One object of the present invention is to improve a cooling system of the above-mentioned type such that the pressure required in the cooling system for avoiding both premature boiling and pump cavitation is achieved without a prestressed buffer air/gas volume.
This object is achieved by the present invention, which provides the advantage of a combination of compressive stress mechanically generated in the coolant with a forward flow system pressure control. In this case, the gradual shutting-off or release of pressure is achieved into a "pressureless" coolant reserve acted upon by atmosphere. This results in an advantageously small charging, venting and pressure control arrangement which is preferably arranged in the coolant system forward flow from the internal-combustion engine to the radiator.
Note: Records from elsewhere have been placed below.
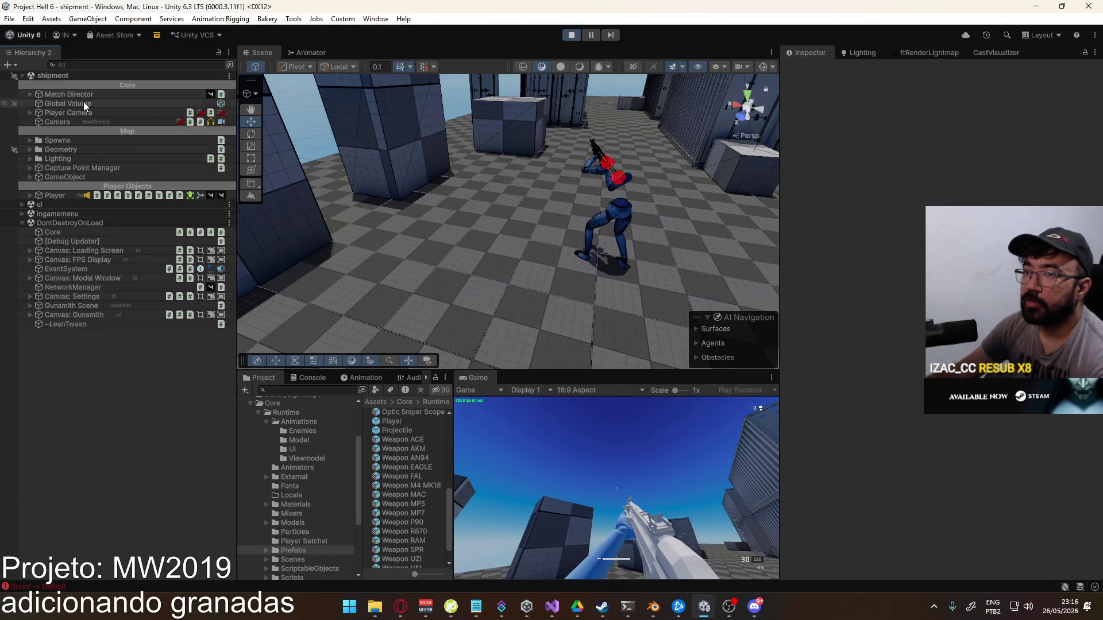
Expand Player in the Hierarchy and inspect the Viewmodel object
click(29, 196)
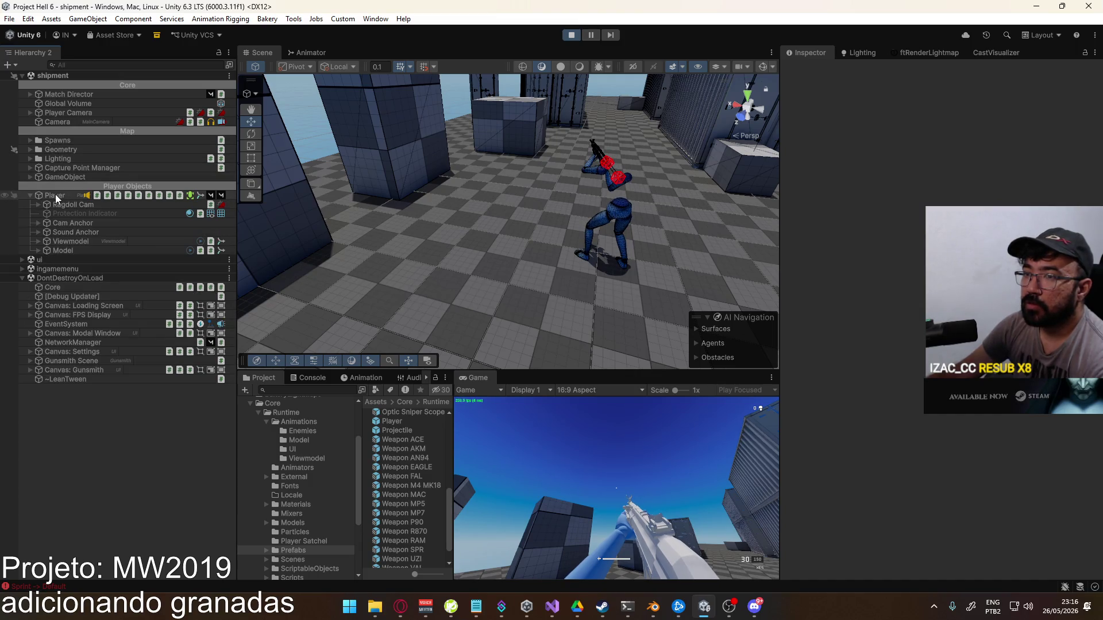
click(68, 241)
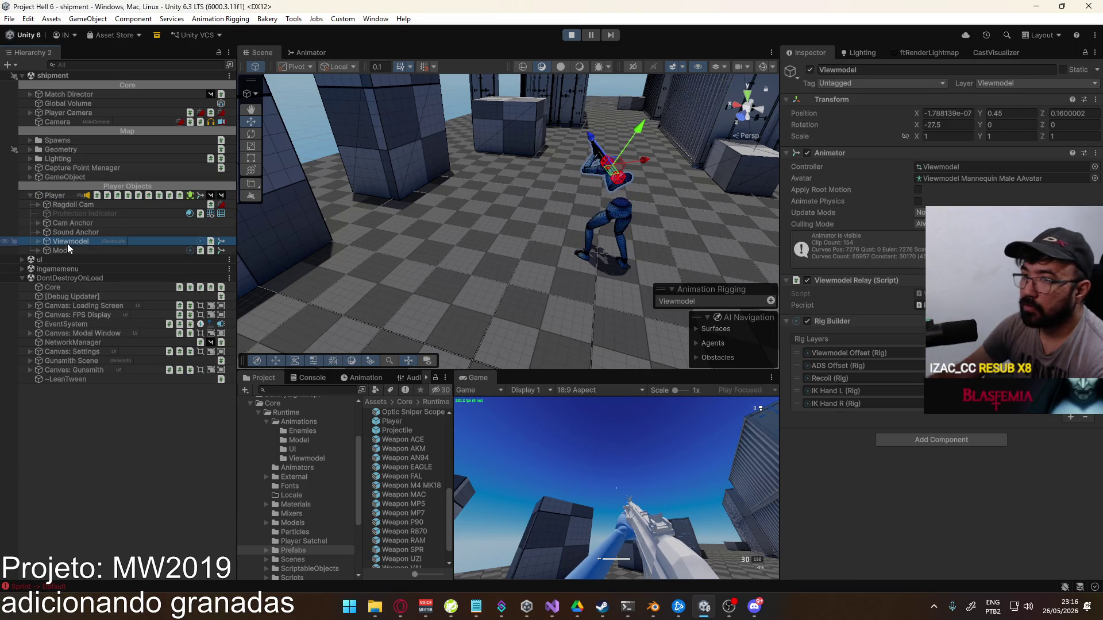
click(59, 249)
click(67, 240)
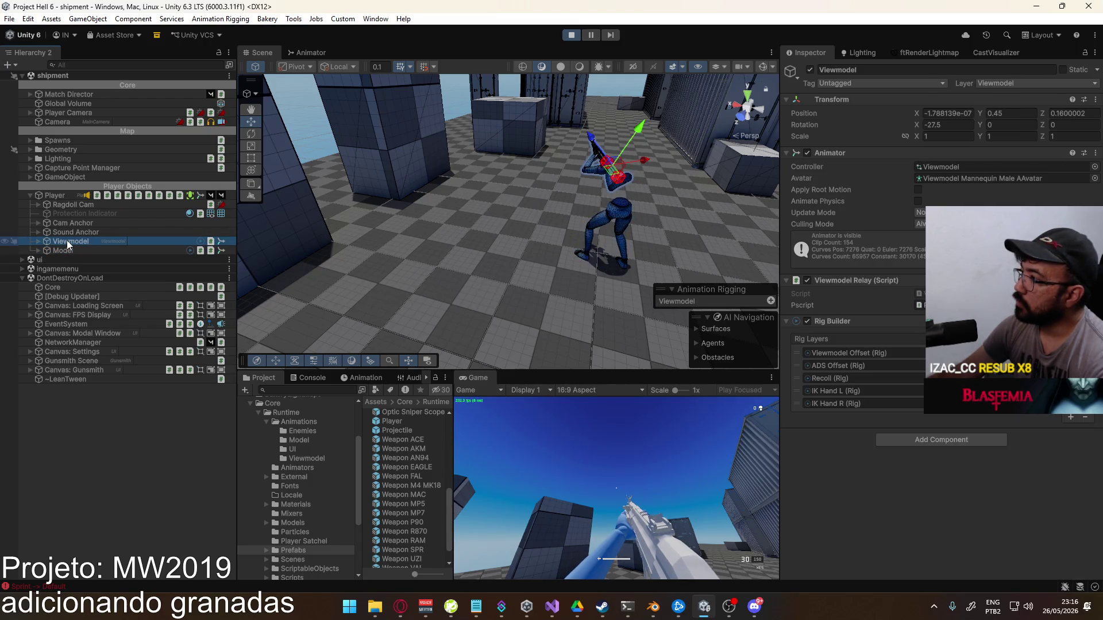
In the running game, equip the grenade, switch back to the rifle with 1, then stop Play mode
click(622, 470)
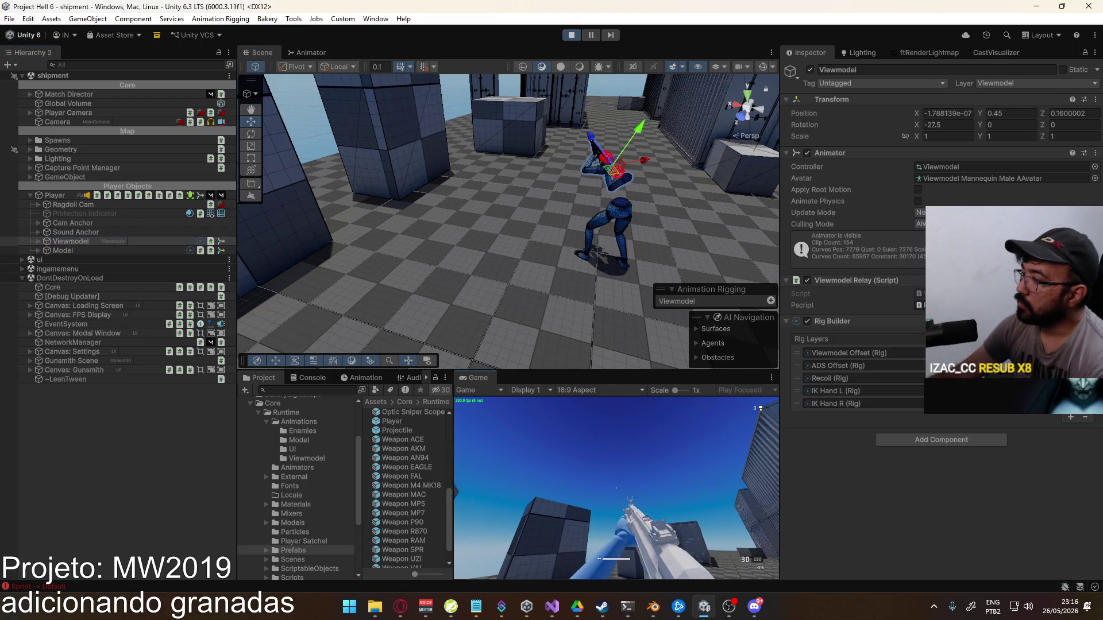
key(g)
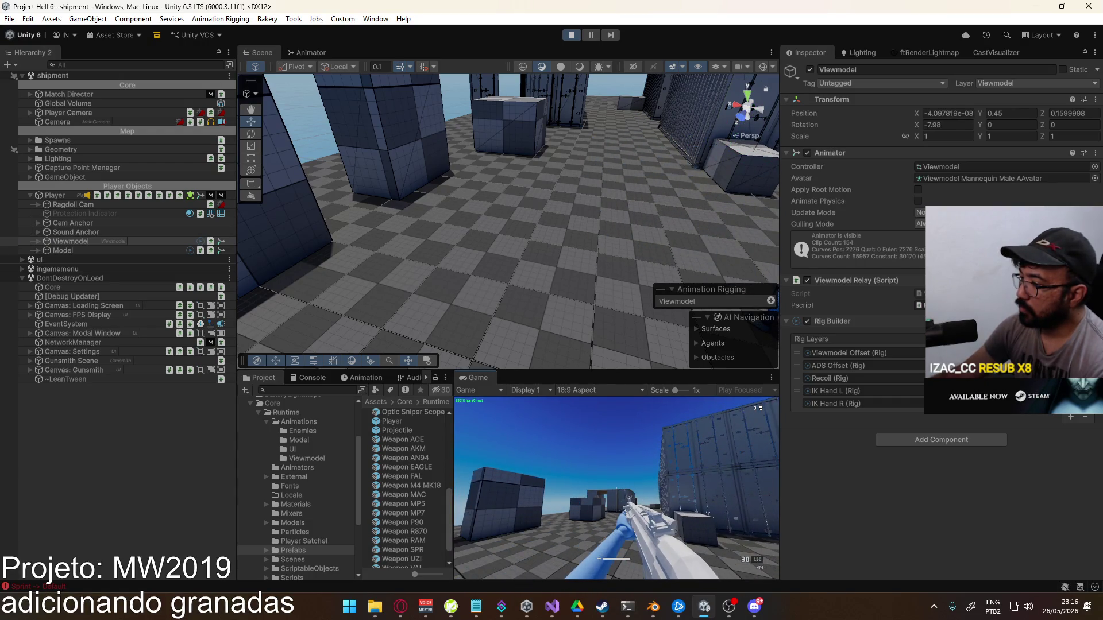
key(w)
key(w)
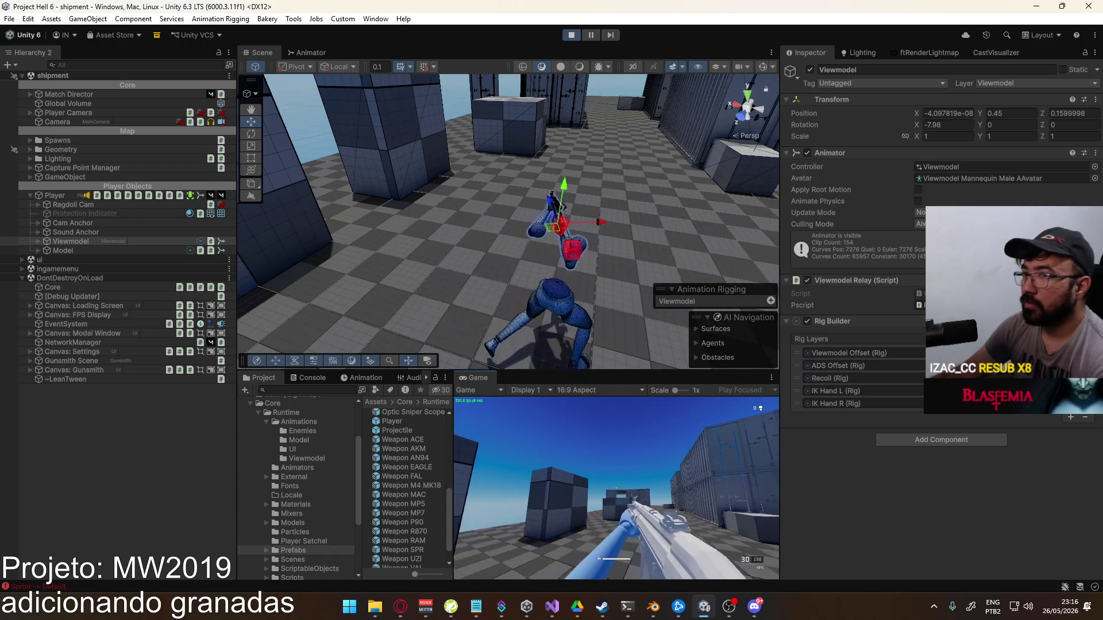
key(g)
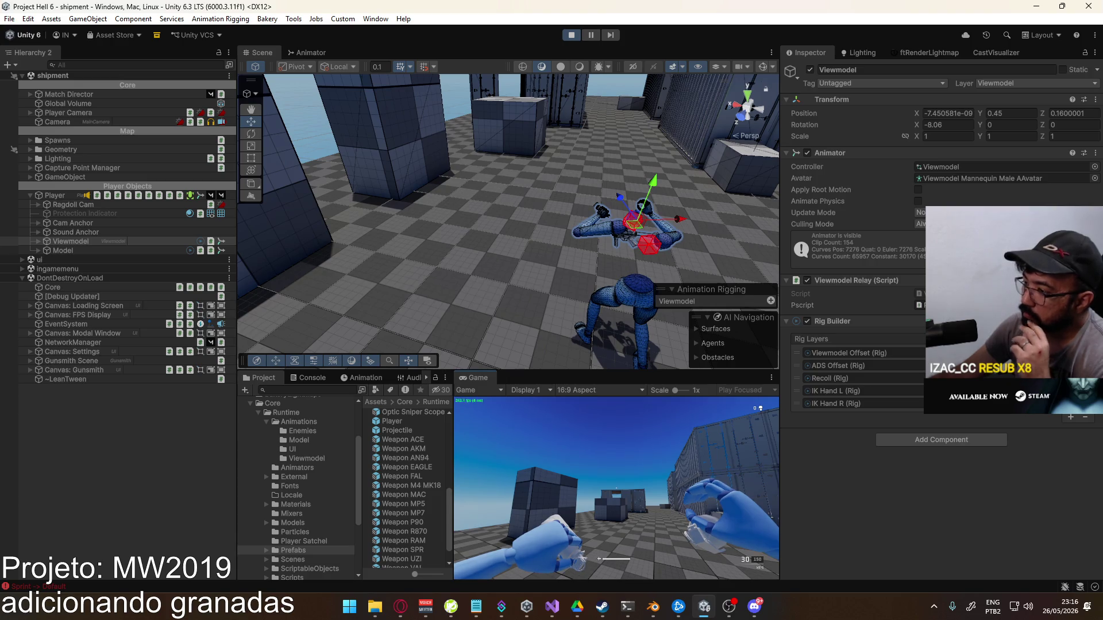
key(1)
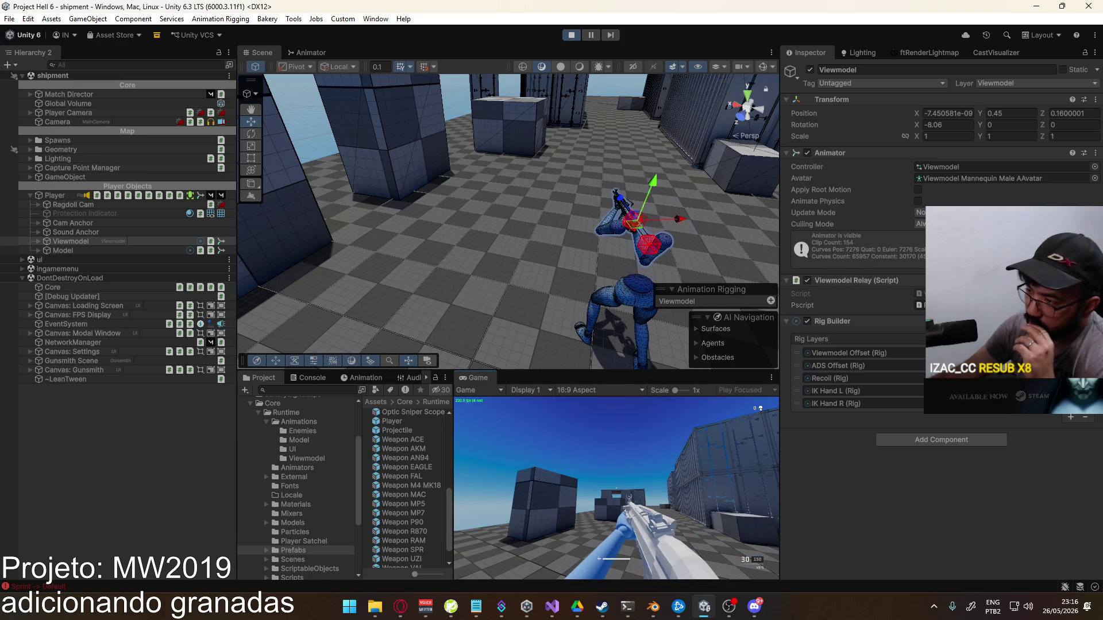
key(super)
key(super)
click(571, 35)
Advantageous further features of the invention are also described. The detachable arrangement of the valve unit is formed by the relief and vent and return flow valve. Forming the detachable arrangement in the valve connection piece of the forward flow pipe permits a rapid cold charging of the whole cooling system with rapid and reliable venting. The arrangement of the valve unit in the valve connection piece by means of an elastic support against an insert detachably arranged in the filler neck, in conjunction with the pressureless coolant reserve in an operationally warm cooling system, makes opening of the reserve chamber possible without a loss of pressure in the cooling system. Checking of the cooling reserve and optionally of the warm charging is permitted without any risk for the checking person as a result of coolant ejection.
A vent and return flow valve, which connects the compensation chamber with the reserve chamber, and a vent and return flow valve, which connects the forward flow pipe of the cooling system with the reserve chamber, are designed as thermostatic valves. Starting from a defined operating temperature, these thermostatic valves prevent a gas and coolant exchange and thus advantageously contribute to safe opening of the coolant reserve chamber.
The insert described above is detachably arranged in the filler neck and as an abutment for a spring which holds the valve unit in a closed position with respect to the relief valve. The insert is preferably constructed in a pot-shape with a control opening arranged in the bottom for checking the warm charge level. Finally, the displaceable boundary of the compensation chamber is a displacement piston which is arranged by way of roller bellows in a coolant-tight manner and is acted upon by a prestressed pressure spring. The prestressing of the pressure spring may be selected such that, until a predetermined level for reaching the pressure generated by the thermally caused volume change of the coolant in the coolant system is reached, a correspondingly slight displacement of the displacement piston will take place.